Editorial: Designing Carrier-Free Immobilized Enzymes for Biocatalysis
Susana Velasco‐Lozano, Javier Rocha‐Martín, José Cleiton Sousa dos Santos
Abstract
Global challenges in energy, resources, environment and sustainable chemical processing are leading us to minimize the use of natural resources, toxic materials, energy, and the generation of waste and pollutants. Enzymatic biocatalysis development evolves to strengthen the ongoing required process improvements of current industrial chemical transformations, where enzymes are naturally available, efficient biocatalysts exhibiting high specificity and enantioselectivity. However, for their industrial application, enzymes must possess high stability under large-scale producing conditions (such as high substrate and product concentrations, temperature, presence of solvents), where enzymes easily become inactive due to their low stability under such unnatural conditions or the almost null activity toward non-natural substrates. In this context, enzyme immobilization is a strategy that can facilitate their stabilization, purification, and reuse in the industry Enzymes can be immobilized on water-insoluble supports or without supports.
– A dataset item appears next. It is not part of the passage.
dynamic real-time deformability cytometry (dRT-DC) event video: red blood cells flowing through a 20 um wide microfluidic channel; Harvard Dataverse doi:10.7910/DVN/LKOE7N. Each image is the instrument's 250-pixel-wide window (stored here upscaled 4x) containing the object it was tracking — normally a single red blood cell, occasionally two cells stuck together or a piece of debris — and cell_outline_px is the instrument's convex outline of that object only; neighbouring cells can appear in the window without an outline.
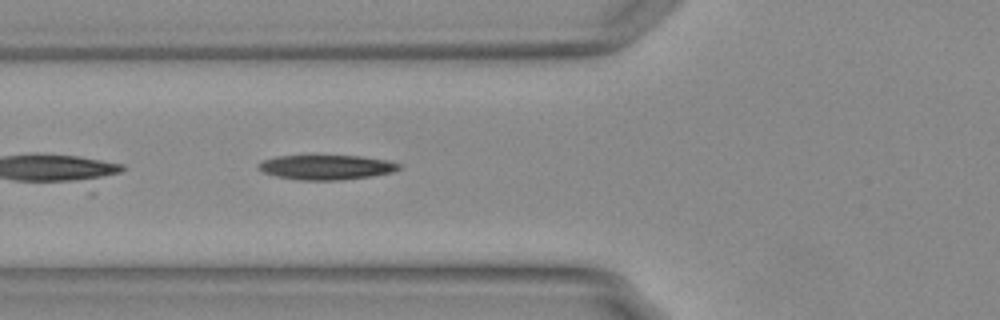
{"species": "Egyptian fruit bat (a non-hibernating species)", "species_latin": "Rousettus aegyptiacus", "temperature_condition": "warm", "stored_images_in_passage": 17, "camera_frame_rate_fps": 3000, "um_per_image_px": 0.085, "animal": {"sex": "female"}, "frame": {"image": 1, "passage_image": 5, "time_ms": 1.333, "image_size_px": [1000, 320], "cell_outline_px": [[400, 168], [392, 172], [368, 176], [336, 180], [300, 180], [276, 176], [264, 172], [260, 168], [260, 160], [276, 156], [360, 156], [384, 160], [400, 164]], "centroid_in_image_um": [27.7, 14.21], "position_along_channel_um": 98.1, "area_um2": 19.77}}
Among carrier-free immobilization methods, the Cross-Linked Enzyme Aggregates (CLEA) emerged as a promising technology capable of manufacturing robust immobilized protein aggregates. In general, the preparation of CLEA involves the first stage of precipitation of enzymatic molecules followed by a cross-linking step managed by the action of a bifunctional reagent added to the reaction system, the cross-linker. As a result, the aggregates become insoluble, maintaining high catalytic activity, excellent stability, and low production cost.